Closed Bug 95150 Opened 23 years ago Closed 23 years ago

PK11_DeleteTokenCertAndKey does not delete key

Categories

(NSS :: Libraries, defect, P1)

3.2.1
defect

Tracking

(Not tracked)

RESOLVED FIXED

People

(Reporter: bugz, Assigned: bugz)

Details

Attachments

(1 file)

The key is still in the database after the call.
Even when all the certs have been deleted? (if the key has more than one cert
pointing to it, it won't get deleted).

bob
I'm not sure about this one...  What happened is that I was running QA on a
build that had a bunch of printf's in it.  For one, it printed out every key in
the database after the call to SECKEY_OpenKeyDB.  I would use certutil to delete
the key, however, it showed up later on with pk12util.

But I think the problem may have been that I didn't rebuild certutil, and it is
statically linked.  I think certutil -F (Delete Key) may take advantage of the
patch I proposed for 95135, in that it is not finding the private key when the
public key has a 0 in front.

I'm rerunning QA now to see if I can prove this hypothesis.  The bug itself, I
think, is incorrect, because I verified that the key was no longer in the
database in question.  But I will wait for QA (I have to run the FIPS test about
15-20 times to get a failure, and that takes a while).
Okay, this is a bug.  I think it is related to the other.  It is only failing to
delete the key when it thinks the key has a leading 0.  Thus, it needs a similar
workaround.  I'm currently looking for where that would go, but if you know
offhand could you post it here?
Somewhere in the softoken... probably from some call off of NSC_DestroyObject.

bob
with this patch and the patch for 95135, I run the FIPS QA 30 times
successively.  Five of those runs had keys with a leading zero that took
advantage of both patches.  Thus the patches appear to be correct, at least
functionally.

The only question I had is what level the patches should be at.  Is it right for
them to be in the PKCS#11 layer, as I have it, or should they be in keydb.c?  I
decided this was right, since the key database code should be blind to what goes
into it, i.e., it shouldn't know that the accessor may be a public key with a
leading zero.  So I think the patches are what we want.

The only other question is whether similar workarounds need to happen in other
parts of the code.  I reviewed the entry points to keydb.c and looked at them
through LXR, I think this is it.

I'm ready for review then, for this and 95135.
r=wtc.
The patch looks good Ian.

Yes it's at the right level.
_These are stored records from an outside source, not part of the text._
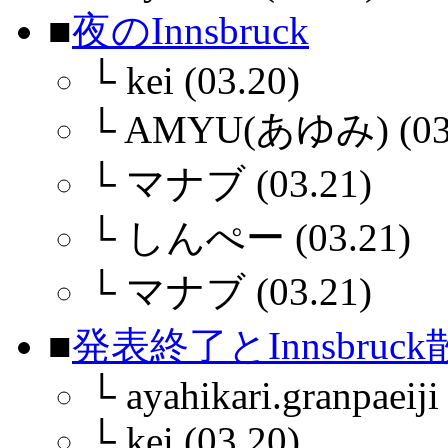
■
夜のInnsbruck
└
kei (03.20)
└
AMYU(あゆみ) (03.
└
マナブ (03.21)
└
しんぺー (03.21)
└
マナブ (03.21)
■
発表終了とInnsbruc
└
ayahikari.granpaeiji
└
kei (03.20)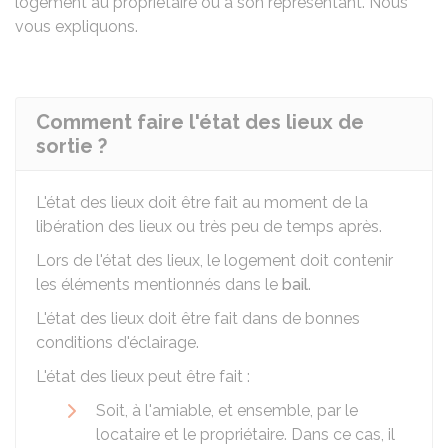
logement au propriétaire ou à son représentant. Nous
vous expliquons.
Comment faire l'état des lieux de
sortie ?
L'état des lieux doit être fait au moment de la
libération des lieux ou très peu de temps après.
Lors de l'état des lieux, le logement doit contenir
les éléments mentionnés dans le
bail
.
L'état des lieux doit être fait dans de bonnes
conditions d'éclairage.
L'état des lieux peut être fait :
Soit, à l'amiable, et ensemble, par le
locataire et le propriétaire. Dans ce cas, il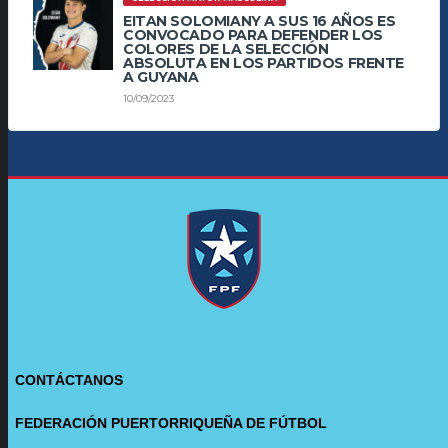
EITAN SOLOMIANY A SUS 16 AÑOS ES
CONVOCADO PARA DEFENDER LOS
COLORES DE LA SELECCIÓN
ABSOLUTA EN LOS PARTIDOS FRENTE
A GUYANA
10/09/2023
CONTÁCTANOS
FEDERACIÓN PUERTORRIQUEÑA DE FÚTBOL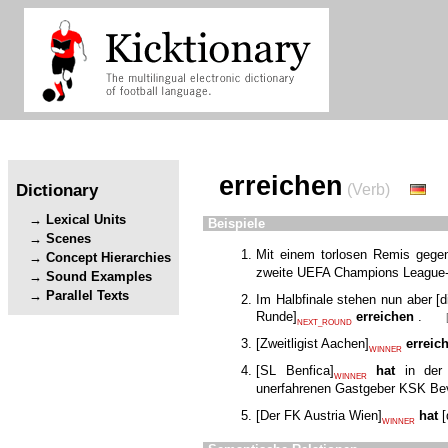
erreichen
Dictionary
(Verb)
Lexical Units
Beispiele
Scenes
Mit einem torlosen Remis geg
Concept Hierarchies
zweite UEFA Champions League-Q
Sound Examples
Parallel Texts
Im Halbfinale stehen nun aber
[
d
Runde
]
erreichen
.
NEXT_ROUND
[
Zweitligist Aachen
]
erreich
WINNER
[
SL Benfica
]
hat
in der
WINNER
unerfahrenen Gastgeber KSK Be
[
Der FK Austria Wien
]
hat
[
WINNER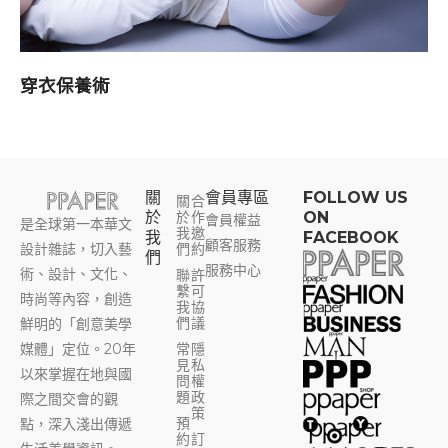
穿衣保養術
關
會員專區​
FOLLOW US
關
合
於
於
作
ON
會員權益
是全球第一本華文
我
邀
我
FACEBOOK
顧客服務
設計雜誌，切入藝
們
約
們
服務中心
術、設計、文化、
聯
許
繫
可
時尚等內容，創造
我
協
們
議
鮮明的「創意美學
媒體」定位。20年
常
隱
見
私
以來掌握在地與國
問
權
題
政
際之間交會的觀
策
預
點，深入淺出傳遞
約
訂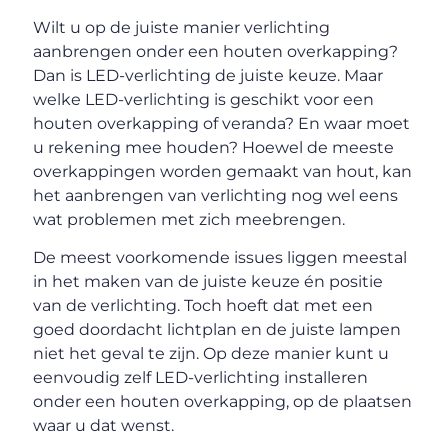
Wilt u op de juiste manier verlichting
aanbrengen onder een houten overkapping?
Dan is LED-verlichting de juiste keuze. Maar
welke LED-verlichting is geschikt voor een
houten overkapping of veranda? En waar moet
u rekening mee houden? Hoewel de meeste
overkappingen worden gemaakt van hout, kan
het aanbrengen van verlichting nog wel eens
wat problemen met zich meebrengen.
De meest voorkomende issues liggen meestal
in het maken van de juiste keuze én positie
van de verlichting. Toch hoeft dat met een
goed doordacht lichtplan en de juiste lampen
niet het geval te zijn. Op deze manier kunt u
eenvoudig zelf LED-verlichting installeren
onder een houten overkapping, op de plaatsen
waar u dat wenst.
BTW, the comment may be wrong. RSA always has a
leading '0', but I think it always has a leading '0', so I don't think it's the
database that is stripping it off. I think that the input attribute
(CKA_NETSCAPE_DB) is not getting the '0' added back again before it is used in
setting the DB value. your fix is preferable to fixing the CKA_NETSCAPE_DB
because we have already poluted some databases with bad key.db values.

Check it in. r=relyea.

bob
checked in.  waiting for tomorrow's QA before resolving.
Ian, please set the target milestone and mark this bug fixed.
Thanks.
Assignee: wtc → ian.mcgreer
Priority: -- → P1
fixed in 3.2.2
Status: NEW → RESOLVED
Closed: 23 years ago
Resolution: --- → FIXED
Target Milestone: --- → 3.2.2
The fix is not in 3.3 but is in 3.3.1.